Strengths and limitations
A strength of this study is that we investigated a broad cohort of patients with severe trauma. Especially, we included all types of injuries taking into account mechanisms of troponin release other than chest trauma. Second, although we performed a retrospective analysis, our data are based on a prospectively constituted database which ensures high data quality. This is also applicable for blood pressure values which were recorded permanently and automatically. On the other hand, our broad inclusion criteria could also be seen as a limitation as the cohort of patients in whom permissive hypotension is recommended is narrow. Due to the retrospective nature of the study, it is not possible for us to comprehend which patients really received permissive hypotension with the aim to control bleeding and which patients were hypotensive because of other reasons, e.g. induction of anesthesia.
There are further limitations to the present study: we could only analyze blood pressure values in the resuscitation room as pre-hospital documentation was not available. Thus, blood pressure and troponin measurements were performed simultaneously and hypotension in the course of resuscitation period may have been influenced by events and/or interventions after hsTnT measurement. However, there were several considerations serving as a basis for the decision to choose initial hsTnT as the primary endpoint of this analysis: first, in contrast to follow-up troponin measurements, baseline troponin data were almost complete and as troponin is measured routinely in our resuscitation room, data could be regarded as representative without any selection bias. Second, our decision was based on the assumption that patients with a longer period of hypotension during resuscitation period may also have had hypotension before entering the hospital.

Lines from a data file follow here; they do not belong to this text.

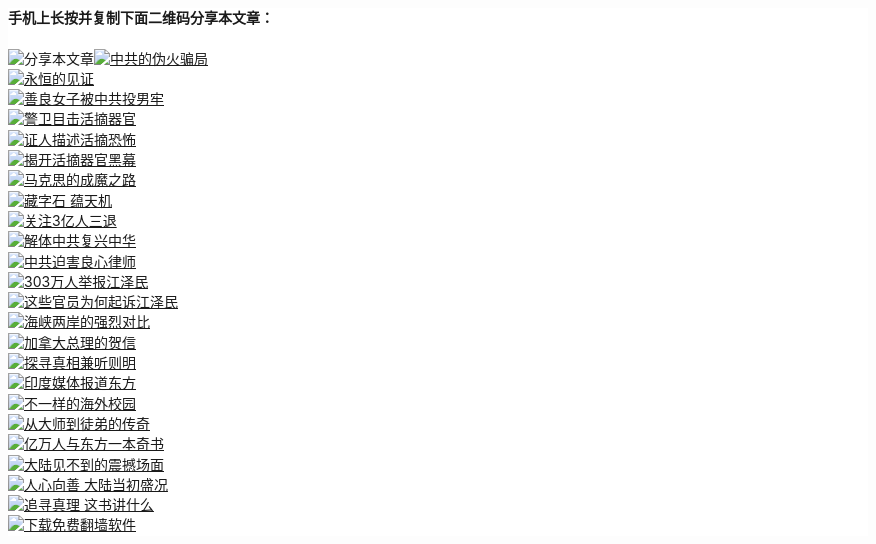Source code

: <strong>手机上长按并复制下面二维码分享本文章：</strong><br><br><img src="http://d1p1.ip.zn2.us/v.php?action=qrcode&url=/gb/20/3/21/n11961323.md%231" title="分享本文章"></td><td VALIGN=TOP><a href="/gb/16/1/21/n4622075.md?dfh#1" target="_blank"><img src="https://raw.githubusercontent.com/djerb2399/djy/master/gb/300/wei-f1.jpg" title="中共的伪火骗局"  alt="中共的伪火骗局"></a><br><a href="https://github.com/djerb2399/www/blob/master/README.md?dfh#9" target="_blank"><img src="https://raw.githubusercontent.com/djerb2399/djy/master/gb/300/yong-h.jpg" title="永恒的见证"  alt="永恒的见证"></a><br><a href="/gb/13/9/29/n3974789.md?dfh#1" target="_blank"><img src="https://raw.githubusercontent.com/djerb2399/djy/master/gb/300/shang-lnz.jpg" title="善良女子被中共投男牢"  alt="善良女子被中共投男牢"></a><br><a href="/gb/16/3/16/n4663449.md?dfh#1" target="_blank"><img src="https://raw.githubusercontent.com/djerb2399/djy/master/gb/300/huo-z3.jpg" title="警卫目击活摘器官"  alt="警卫目击活摘器官"></a><br><a href="/gb/16/8/7/n8177641.md?dfh#1" target="_blank"><img src="https://raw.githubusercontent.com/djerb2399/djy/master/gb/300/huo-z4.jpg" title="证人描述活摘恐怖"  alt="证人描述活摘恐怖"></a><br><a href="/gb/10/4/19/n2881569.md?dfh#1" target="_blank"><img src="https://raw.githubusercontent.com/djerb2399/djy/master/gb/300/huo-z1.jpg" title="揭开活摘器官黑幕"  alt="揭开活摘器官黑幕"></a><br><a href="/gb/10/11/7/n3077476.md?dfh#1" target="_blank"><img src="https://raw.githubusercontent.com/djerb2399/djy/master/gb/300/ma-ks.jpg" title="马克思的成魔之路"  alt="马克思的成魔之路"></a><br><a href="/gb/14/6/9/n4173977.md?dfh#1" target="_blank"><img src="https://raw.githubusercontent.com/djerb2399/djy/master/gb/300/chang-zs.jpg" title="藏字石 蕴天机"  alt="藏字石 蕴天机"></a><br><a href="/gb/18/5/10/n10381511.md?dfh#1" target="_blank"><img src="https://raw.githubusercontent.com/djerb2399/djy/master/gb/300/st1.jpg" title="关注3亿人三退"  alt="关注3亿人三退"></a><br><a href="/gb/18/3/21/n10237682.md?dfh#1" target="_blank"><img src="https://raw.githubusercontent.com/djerb2399/djy/master/gb/300/jie-t.jpg" title="解体中共复兴中华"  alt="解体中共复兴中华"></a><br><a href="/gb/9/2/9/n2422991.md?dfh#1" target="_blank"><img src="https://raw.githubusercontent.com/djerb2399/djy/master/gb/300/gao-zs.jpg" title="中共迫害良心律师"  alt="中共迫害良心律师"></a><br><a href="/gb/18/12/9/n10900044.md?dfh#1" target="_blank"><img src="https://raw.githubusercontent.com/djerb2399/djy/master/gb/300/sj1.jpg" title="303万人举报江泽民"  alt="303万人举报江泽民"></a><br><a href="/gb/18/8/28/n10672014.md?dfh#1" target="_blank"><img src="https://raw.githubusercontent.com/djerb2399/djy/master/gb/300/sj2.jpg" title="这些官员为何起诉江泽民"  alt="这些官员为何起诉江泽民"></a><br><a href="/gb/8/12/18/n2367165.md?dfh#1" target="_blank"><img src="https://raw.githubusercontent.com/djerb2399/djy/master/gb/300/liangan.jpg" title="海峡两岸的强烈对比"  alt="海峡两岸的强烈对比"></a><br><a href="/gb/15/12/10/n4593139.md?dfh#1" target="_blank"><img src="https://raw.githubusercontent.com/djerb2399/djy/master/gb/300/jia-ndzl.jpg" title="加拿大总理的贺信"  alt="加拿大总理的贺信"></a><br><a href="/gb/11/6/17/n3289382.md?dfh#1" target="_blank"><img src="https://raw.githubusercontent.com/djerb2399/djy/master/gb/300/xiao-wd.jpg" title="探寻真相兼听则明"  alt="探寻真相兼听则明"></a><br><a href="/gb/18/10/27/n10812623.md?dfh#1" target="_blank"><img src="https://raw.githubusercontent.com/djerb2399/djy/master/gb/300/yindu.jpg" title="印度媒体报道东方"  alt="印度媒体报道东方"></a><br><a href="/gb/18/6/9/n10469652.md?dfh#1" target="_blank"><img src="https://raw.githubusercontent.com/djerb2399/djy/master/gb/300/xie-j.jpg" title="不一样的海外校园"  alt="不一样的海外校园"></a><br><a href="/gb/7/4/5/n1669415.md?dfh#1" target="_blank"><img src="https://raw.githubusercontent.com/djerb2399/djy/master/gb/300/li-up.jpg" title="从大师到徒弟的传奇"  alt="从大师到徒弟的传奇"></a><br><a href="/gb/17/5/26/n9191512.md?dfh#1" target="_blank"><img src="https://raw.githubusercontent.com/djerb2399/djy/master/gb/300/zfl2.jpg" title="亿万人与东方一本奇书"  alt="亿万人与东方一本奇书"></a><br><a href="/gb/13/11/27/n4020290.md?dfh#1" target="_blank"><img src="https://raw.githubusercontent.com/djerb2399/djy/master/gb/300/zhen-h.jpg" title="大陆见不到的震撼场面"  alt="大陆见不到的震撼场面"></a><br><a href="/gb/15/7/17/n4482910.md?dfh#1" target="_blank"><img src="https://raw.githubusercontent.com/djerb2399/djy/master/gb/300/dalu-sk.jpg" title="人心向善 大陆当初盛况"  alt="人心向善 大陆当初盛况"></a><br><a href="/gb/19/1/5/n10955468.md?dfh#1" target="_blank"><img src="https://raw.githubusercontent.com/djerb2399/djy/master/gb/300/zfl1.jpg" title="追寻真理 这书讲什么"  alt="追寻真理 这书讲什么"></a><br><a href="https://github.com/bannedbook/fanqiang/wiki" target="_blank"><img src="https://raw.githubusercontent.com/djerb2399/djy/master/gb/300/fq1.jpg" title="下载免费翻墙软件"  alt="下载免费翻墙软件"></a><br></td></tr></table>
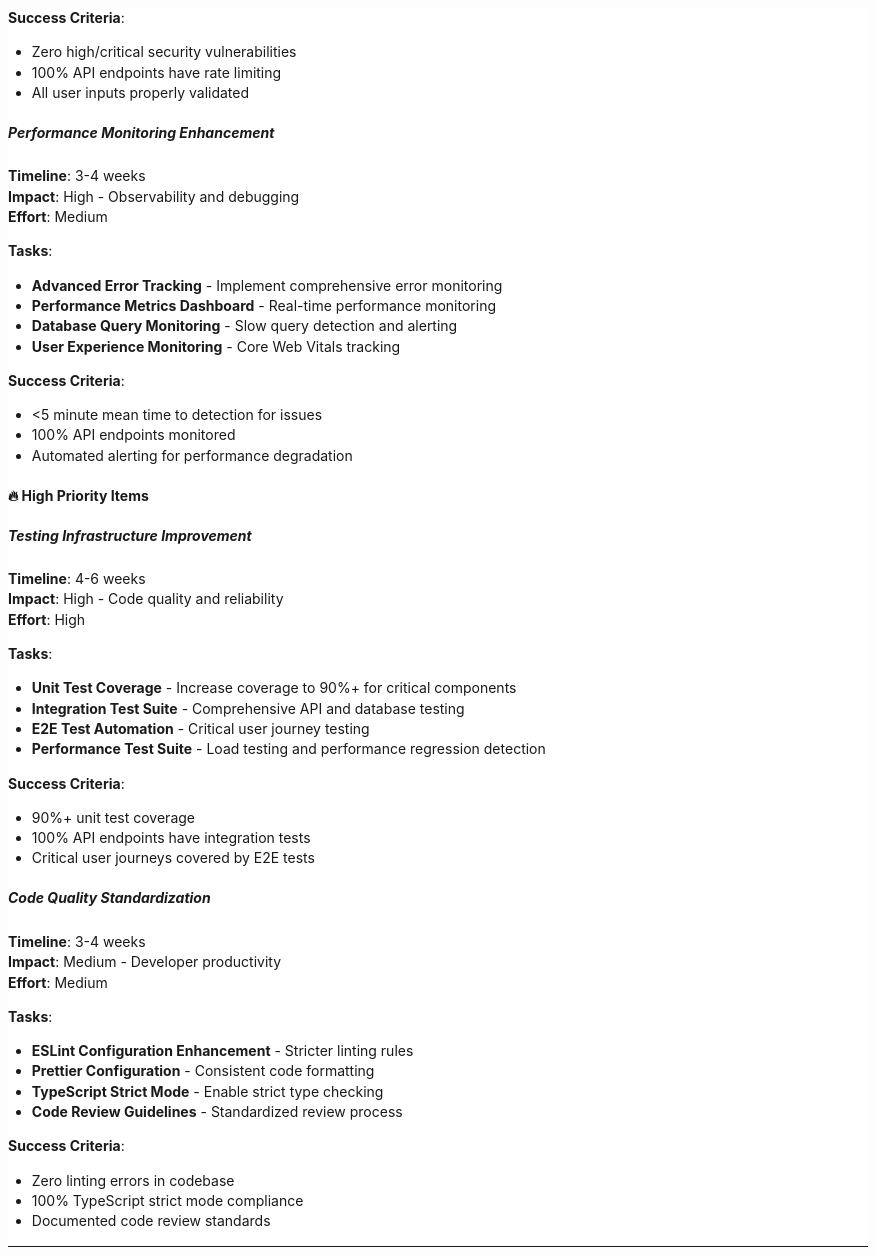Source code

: **Success Criteria**:
- Zero high/critical security vulnerabilities
- 100% API endpoints have rate limiting
- All user inputs properly validated

##### **Performance Monitoring Enhancement**
**Timeline**: 3-4 weeks  
**Impact**: High - Observability and debugging  
**Effort**: Medium

**Tasks**:
- **Advanced Error Tracking** - Implement comprehensive error monitoring
- **Performance Metrics Dashboard** - Real-time performance monitoring
- **Database Query Monitoring** - Slow query detection and alerting
- **User Experience Monitoring** - Core Web Vitals tracking

**Success Criteria**:
- <5 minute mean time to detection for issues
- 100% API endpoints monitored
- Automated alerting for performance degradation

#### **🔥 High Priority Items**

##### **Testing Infrastructure Improvement**
**Timeline**: 4-6 weeks  
**Impact**: High - Code quality and reliability  
**Effort**: High

**Tasks**:
- **Unit Test Coverage** - Increase coverage to 90%+ for critical components
- **Integration Test Suite** - Comprehensive API and database testing
- **E2E Test Automation** - Critical user journey testing
- **Performance Test Suite** - Load testing and performance regression detection

**Success Criteria**:
- 90%+ unit test coverage
- 100% API endpoints have integration tests
- Critical user journeys covered by E2E tests

##### **Code Quality Standardization**
**Timeline**: 3-4 weeks  
**Impact**: Medium - Developer productivity  
**Effort**: Medium

**Tasks**:
- **ESLint Configuration Enhancement** - Stricter linting rules
- **Prettier Configuration** - Consistent code formatting
- **TypeScript Strict Mode** - Enable strict type checking
- **Code Review Guidelines** - Standardized review process

**Success Criteria**:
- Zero linting errors in codebase
- 100% TypeScript strict mode compliance
- Documented code review standards

---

Third, we analyzed relevant secondary endpoints that occurred after resuscitation period (MACE and mortality) that were also independently associated with hypotension which emphasizes our findings. Finally, we performed additional analyses using peak hsTnT values as endpoint. Although selection bias might be present, these data help to understand our results. It is important to mention that we conducted a retrospective study. However, most patient characteristics correspond to the current literature so that our cohort may be regarded as representative.